Department of Biological Sciences, University of Maryland, Baltimore, Maryland.
Department of Molecular and Human Genetics, Baylor College of Medicine, Houston, Texas.
Hum Mutat. 2019 Sep;40(9):1612-1622. doi: 10.1002/humu.23849. Epub 2019 Aug 17.

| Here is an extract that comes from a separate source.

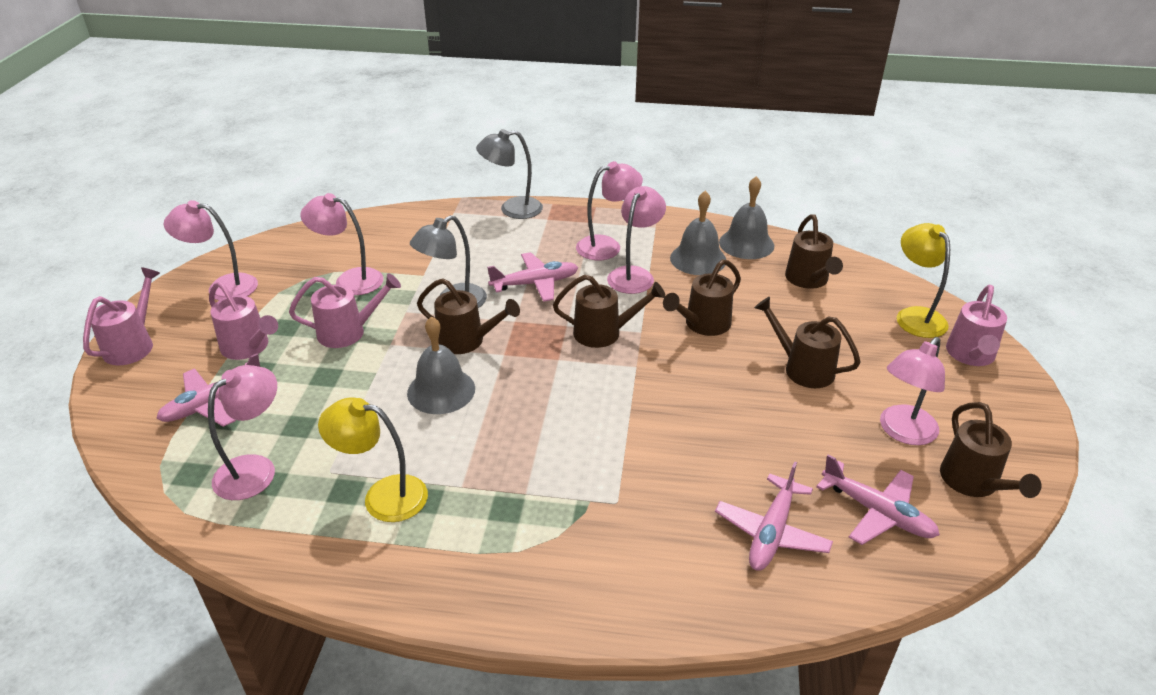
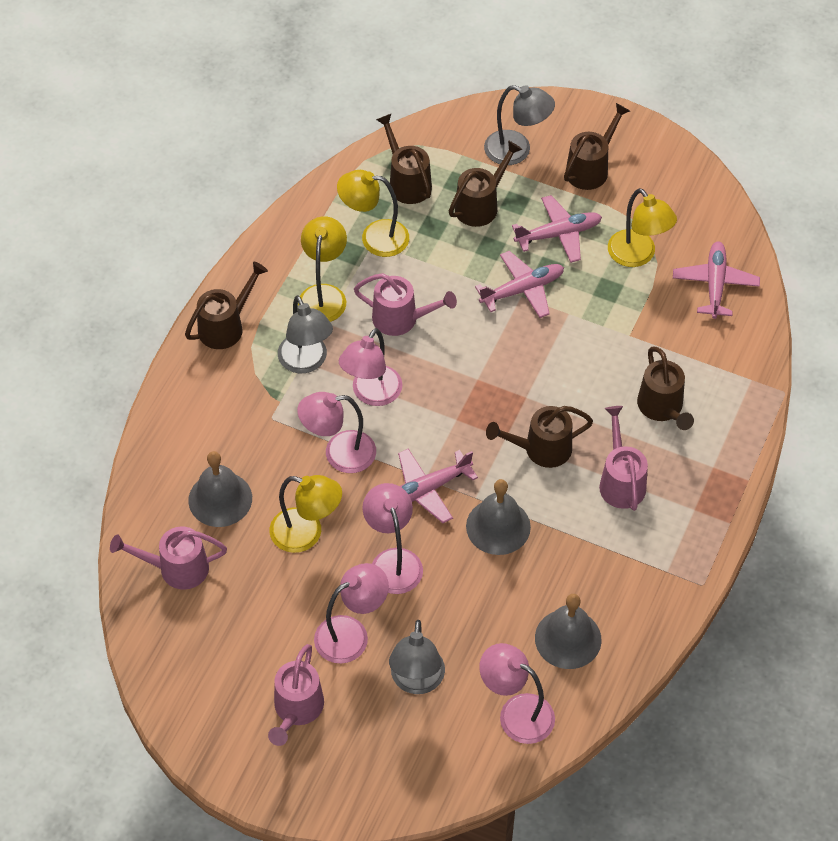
grey lamp: 2 -> 3
pink lamp: 6 -> 5
yellow lamp: 2 -> 4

The availability of disease-specific genomic data is critical for developing new computational methods that predict the pathogenicity of human variants and advance the field of precision medicine. However, the lack of gold standards to properly train and benchmark such methods is one of the greatest challenges in the field. In response to this challenge, the scientific community is invited to participate in the Critical Assessment for Genome Interpretation (CAGI), where unpublished disease variants are available for classification by in silico methods. As part of the CAGI-5 challenge, we evaluated the performance of 18 submissions and three additional methods in predicting the pathogenicity of single nucleotide variants (SNVs) in checkpoint kinase 2 (CHEK2) for cases of breast cancer in Hispanic females. As part of the assessment, the efficacy of the analysis method and the setup of the challenge were also considered. The results indicated that though the challenge could benefit from additional participant data, the combined generalized linear model analysis and odds of pathogenicity analysis provided a framework to evaluate the methods submitted for SNV pathogenicity identification and for comparison to other available methods. The outcome of this challenge and the approaches used can help guide further advancements in identifying SNV-disease relationships.
疾病特异性基因组数据的可用性对于开发新的计算方法至关重要,这些方法可以预测人类变异的致病性,并推进精准医学领域的发展。然而,缺乏适当的训练和基准测试方法的黄金标准是该领域面临的最大挑战之一。为了应对这一挑战,科学界受邀参加基因组解读关键评估(Critical Assessment for Genome Interpretation,CAGI),其中未公开的疾病变体可通过计算方法进行分类。作为 CAGI-5 挑战赛的一部分,我们评估了 18 项提交内容和另外 3 种方法在预测乳腺癌中 Hispanic 女性的 CHK2 单核苷酸变异(Single Nucleotide Variant,SNV)致病性方面的性能。作为评估的一部分,还考虑了分析方法的功效和挑战的设置。结果表明,尽管该挑战可能受益于更多参与者的数据,但综合广义线性模型分析和致病性可能性分析为评估提交的 SNV 致病性识别方法以及与其他可用方法进行比较提供了框架。本挑战赛的结果和所采用的方法可以帮助指导进一步确定 SNV-疾病关系。